Like most hunters where I hunt would say shoot it and be proud of it. Then go back hunting to fill that 4 on one side tag. DNR wants the bucks killed off or they wouldn't sale you two tags or allow you to tag button bucks with anterless tags.


----------



## Luv2hunteup (Mar 22, 2003)

BugSlugger

Killing any animal is a personal choice. It's yours to make within the confirnes of the law. Most QDM hunters that I know encourage newbie hunters to shoot anything they want, myself included.

A few words of wisdom, a sure thing does not exist when you get to the moment of truth. Don't over scout, always pay attention to wind direction, stay as scent free as possible, know shot placement and practice with your weapon of choice till it's an extention of your body.

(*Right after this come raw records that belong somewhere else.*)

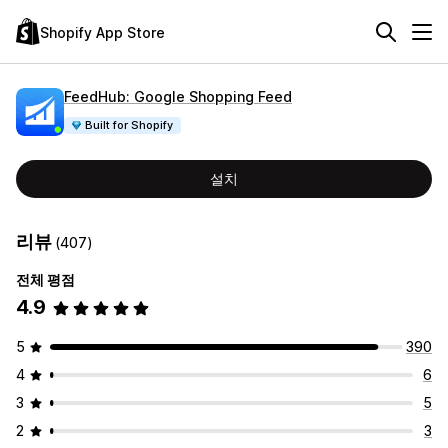
Shopify App Store
FeedHub: Google Shopping Feed
Built for Shopify
설치
리뷰
(407)
전체 평점
4.9
5
390
4
6
3
5
2
3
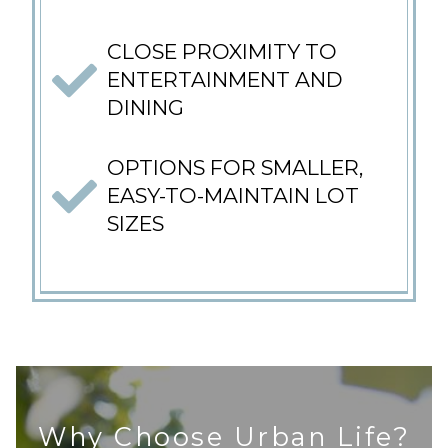
CLOSE PROXIMITY TO
ENTERTAINMENT AND
DINING
OPTIONS FOR SMALLER,
EASY-TO-MAINTAIN LOT
SIZES
Why Choose Urban Life?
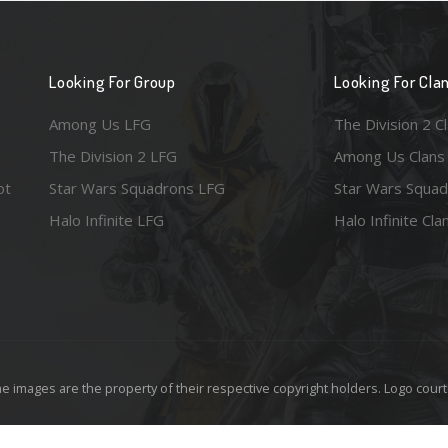
Looking For Group
Looking For Cla
Among Us LFG
The Division 2 C
The Division 2 LFG
Among Us Clans
ot
Star Wars Squadrons LFG
Star Wars Squad
Halo Infinite LFG
Halo Infinite Cla
e images are the property of their respective copyright holders. Logo court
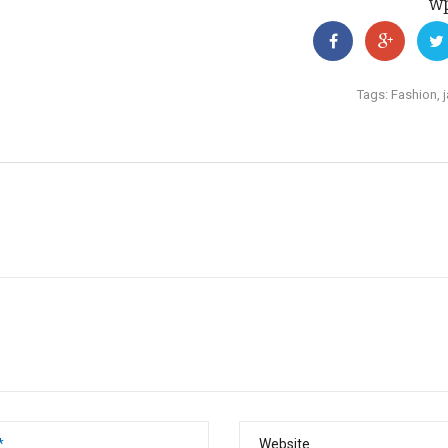
w
Tags:
Fashion
,
*
Website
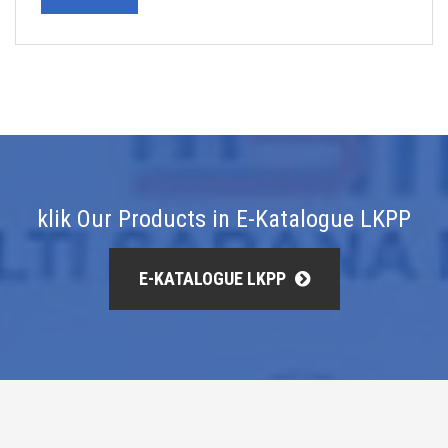
klik Our Products in E-Katalogue LKPP
E-KATALOGUE LKPP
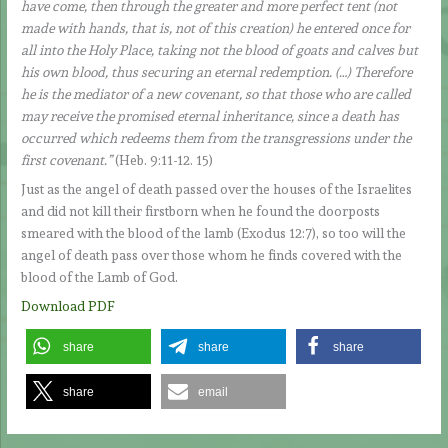
have come, then through the greater and more perfect tent (not
made with hands, that is, not of this creation) he entered once for
all into the Holy Place, taking not the blood of goats and calves but
his own blood, thus securing an eternal redemption. (…) Therefore
he is the mediator of a new covenant, so that those who are called
may receive the promised eternal inheritance, since a death has
occurred which redeems them from the transgressions under the
first covenant.”
(Heb. 9:11-12. 15)
Just as the angel of death passed over the houses of the Israelites
and did not kill their firstborn when he found the doorposts
smeared with the blood of the lamb (Exodus 12:7), so too will the
angel of death pass over those whom he finds covered with the
blood of the Lamb of God.
Download PDF
share
share
share
share
email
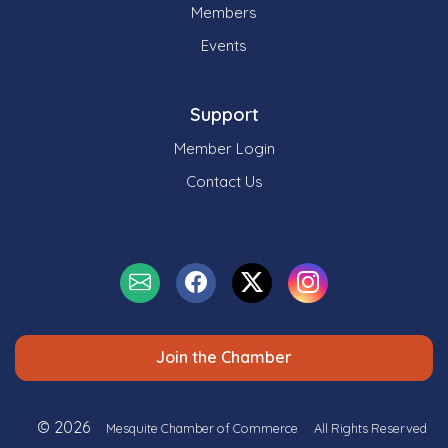
Members
Events
Support
Member Login
Contact Us
Join the Chamber
© 2026
Mesquite Chamber of Commerce
All Rights Reserved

BTW, there are many of us who start and end the season with the same standards but your first deer should be based on your standards not mine. FWIW my first buck (4pt) took years to get and has been proudly hanging on my wall for 30 years.

Good luck, shoot straight and keep the wind in your face.


----------



## #1duck (Aug 22, 2002)

This is why qdm makes many hunters angry. This guy would 2nd think taking an ethical shot at a legal buck, a buck that woud be trophy to him, because he's worried about what qdm hunters would say/think about his buck. Any deer I shoot is a trophy to me. When I look back on those hunts I think about all the fun I had trying to outsmart the deer. It doesn't matter to me if its a spike, an old doe, or a heavy racked buck. Its the thrill of the hunt, the scouting, the pre-planning, the long hours in the stand, that make the deer worth hunting not the size of the rack it has. If qdm is what makes deer hunting worthwhile for you, then do your thing. But dont look down on the rest of us for doing ours.


----------